Sampai di satu titik Karoline memutuskan untuk berbalik melakukan hal yang selama ini menyiksanya. Dia ingin membuang. Targetnya adalah janin yang ia kandung. Tapi sebelum sempat melakukan itu (memakai jarum raksasa yang dibawa ke pemandian umum), Karoline ditolong oleh Dagmar (Trine Dyrholm), perempuan yang sekilas nampak baik hati. Tapi karena karakternya terinspirasi dari Dagmar Overbye, pembunuh berantai yang dari tahun 1913-1920 konon telah merenggut nyawa 25 korban, kita tahu kalau kebaikan tersebut hanya ilusi belaka. 

Ditemani sinematografi hitam putih remang-remang yang menjelaskan betapa kegelapan senantiasa menaungi karakternya, kita pun turut diajak mengobservasi lingkungan tempat Karoline menghabiskan keseharian. Semuanya kotor, jauh dari kesan higienis, bahkan tidak jarang menjijikkan. 

Bersama tempo lambat yang digerakkan secara presisi, Magnus von Horn berhasil menjadikan The Girl with the Needle sebagai perjalanan mengarungi kekacauan batin Karoline, yang meski dipenuhi ketidaknyamanan, nyatanya juga terasa menghipnotis. Apalagi Vic Carmen Sonne tampil luar biasa merepresentasikan ketersesatan Karoline, terutama melalui permainan ekspresi wajahnya. 

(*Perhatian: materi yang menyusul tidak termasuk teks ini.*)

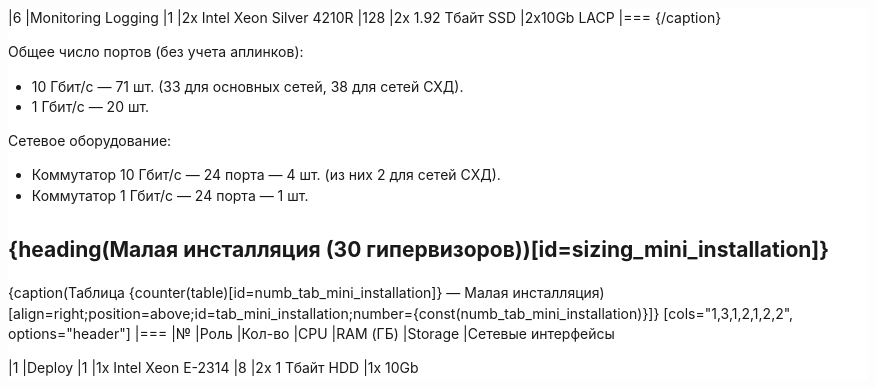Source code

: |6
|Monitoring Logging
|1
|2x Intel Xeon Silver 4210R
|128
|2x 1.92 Тбайт SSD
|2x10Gb LACP
|===
{/caption}

Общее число портов (без учета аплинков):

* 10 Гбит/с — 71 шт. (33 для основных сетей, 38 для сетей СХД).
* 1 Гбит/с — 20 шт.

Сетевое оборудование:

* Коммутатор 10 Гбит/с — 24 порта — 4 шт. (из них 2 для сетей СХД).
* Коммутатор 1 Гбит/с — 24 порта — 1 шт.

## {heading(Малая инсталляция (30 гипервизоров))[id=sizing_mini_installation]}

{caption(Таблица {counter(table)[id=numb_tab_mini_installation]} — Малая инсталляция)[align=right;position=above;id=tab_mini_installation;number={const(numb_tab_mini_installation)}]}
[cols="1,3,1,2,1,2,2", options="header"]
|===
|№
|Роль
|Кол-во
|CPU
|RAM (ГБ)
|Storage
|Сетевые интерфейсы

|1
|Deploy
|1
|1x Intel Xeon E-2314
|8
|2x 1 Тбайт HDD
|1x 10Gb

Karoline tengah hilang arah. Tidak tahu harus melangkah ke mana, bahkan tidak benar-benar yakin akan wajah asli dirinya maupun orang-orang di sekitarnya. Sebagaimana ditampilkan oleh sekuen pembukanya yang begitu mencekam bak sebuah mimpi buruk absurd, The Girl with the Needle menunjukkan bahwa individu cenderung menyembunyikan wajah asli mereka. Wajah asli yang lebih buruk rupa, dan tak jarang, merupakan wajah yang sangat mengerikan.